Attracting a steady flow of young farmers is at the core of building growth in the rural economy, and securing a sustainable future for the agricultural industry in Scotland.

That’s a challenge.

What’s more, much like the complex issue of succession planning, it’s one that has dire consequences if it’s not successfully tackled.

It’s well known that farming stands apart from many other business sectors as a way of life, and because farmers are living longer, and the farm business is likely linked to housing, there’s a low exit rate.

In fact, compared to the general Scottish population, the proportion of occupiers aged 65 plus has, in recent years, been increasing at a faster rate than in the population as a whole.

Proper planning, together with professional legal and financial support, however, can make successful succession and retirement certain, while ensuring a smooth transition into the business for the next generation.

Succession as a process, not an event

The real issue standing in the way of passing on the farm business is often lack of financial security for those retiring.

Absence of pension provision and basic life insurance, or indeed critical illness cover, is commonplace, as is the widespread desire to pass the farm on ‘unburdened’ — with no borrowing against it — to the next generation.

In addition, the inter-generational transfer of the family farm can be a complex process with tax and revenue implications that may cause farmers instead to chose to ‘die in harness.’

Taking the long view and establishing a family ownership and occupation strategy is crucial to reaching the best outcome, as is seeking complementary advice from financial planning, legal and accountancy professionals.

In fact, as part of our involvement in the Scottish Association of Young Farmers’ Clubs (SAYFC) Cultivating Futures agricultural and business training programme, the emphasis is on the importance of developing two, five and 10 year forward plans.

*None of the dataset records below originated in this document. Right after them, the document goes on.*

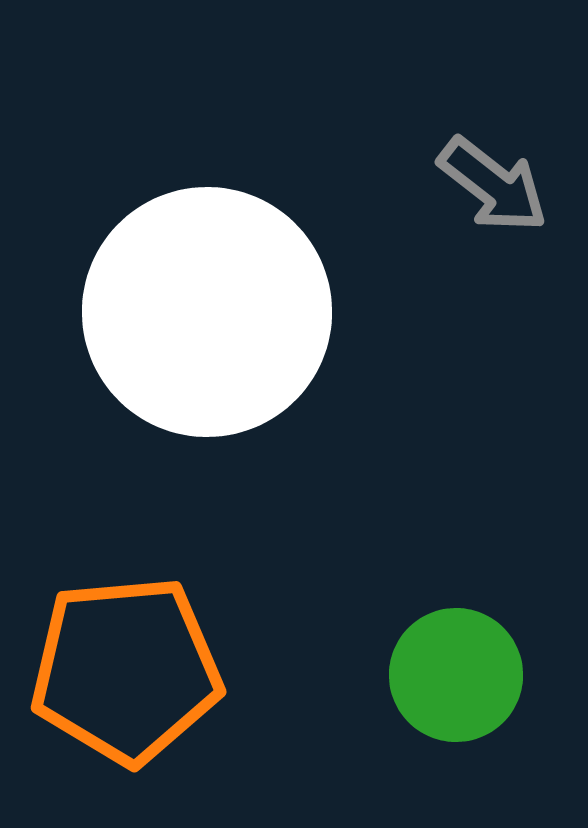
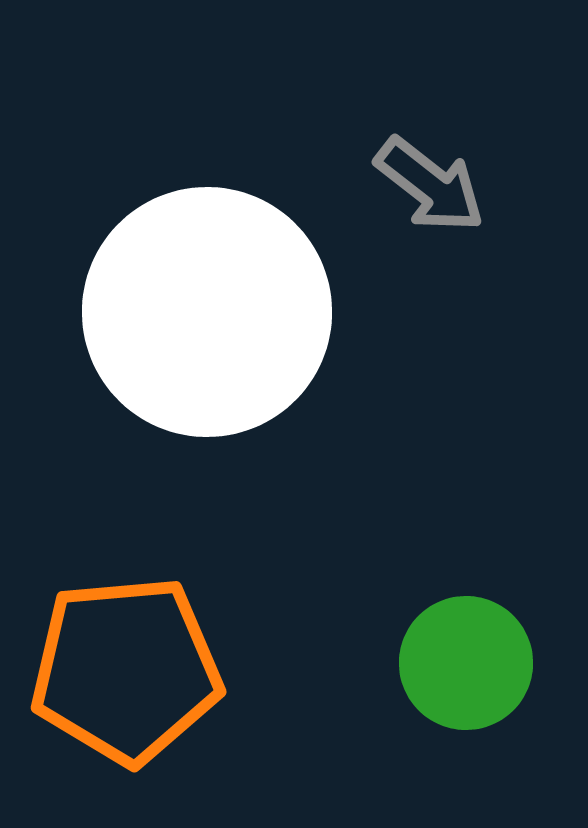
gray arrow: moved 63 px left
green circle: moved 10 px right, 12 px up
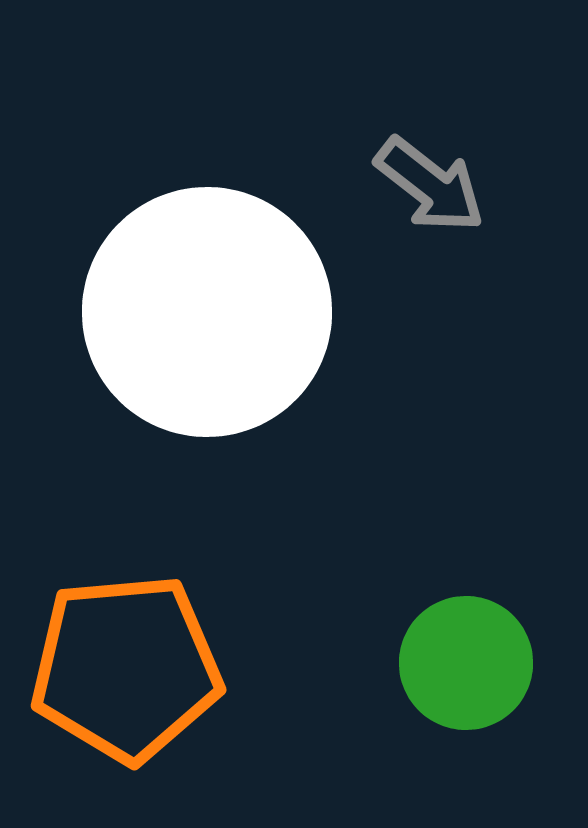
orange pentagon: moved 2 px up
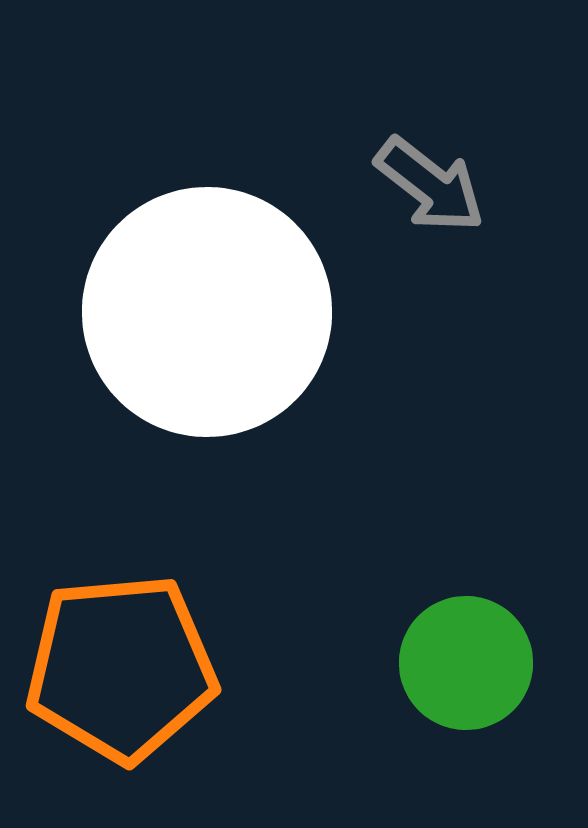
orange pentagon: moved 5 px left
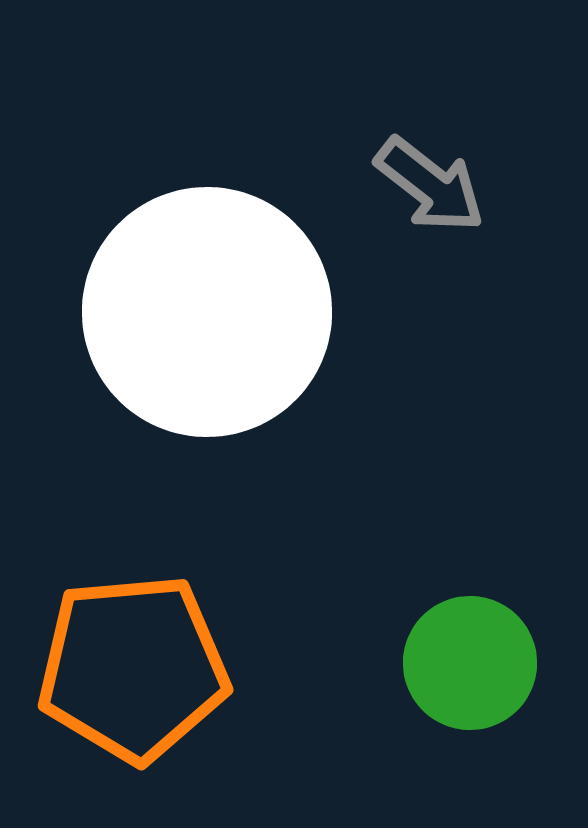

Planning and investments working together

The cost of borrowing is relatively cheap and available, so drawing down funds could be a way to provide for those looking to retire

In fact, with interest rates minimal, investing money in off farm income generation such as buying commercial sheds and residential property; or in on farm diversification such as wind power, farm shops, and holiday lets, can yield a good return to help fund retirement.

Restructuring options include splitting land ownership and occupation.

Occupation of land and assets can be limited to a number of years, and assets do not have to be given outright. They can be transferred in stages as a gift or sale to family members.

Tenancy considerations

On the tenancy side, the three-year tenants’ amnesty under the Agricultural Holding (Scotland) Act 2016 is being introduced in June.

Landlords and tenants will be able to use this to have improvements, which have not previously been recorded, agreed and thereafter considered in the waygoing agreement at the end of the tenancy.

This potentially makes waygoing from a secure tenancy more attractive financially.

The new Act also has a measure, not yet implemented, to enable retiring farmers to realise funds from their tenancy by negotiating their exit with the landlord, or if not taken up by the landlord, by offering it to the open market.

Time will tell how this will operate, but it could provide a valuable exit route.

Solicitors offer expert advice on the best approach, given the type of tenancy, to hand it on to the next generation, both to avoid the tenancy being lost, as well as making sure clients see the best possible relinquishment value.

The key message is to think ahead; to play the long game; and seek specialist advice.

Succession plans, wills, pensions and investments should work together to achieve the right outcome, with the whole family involved in the decision making process: successfully providing for retirement, or semi retirement, with dignity.

An earlier version of this article appeared in The Courier on 3 April 2017.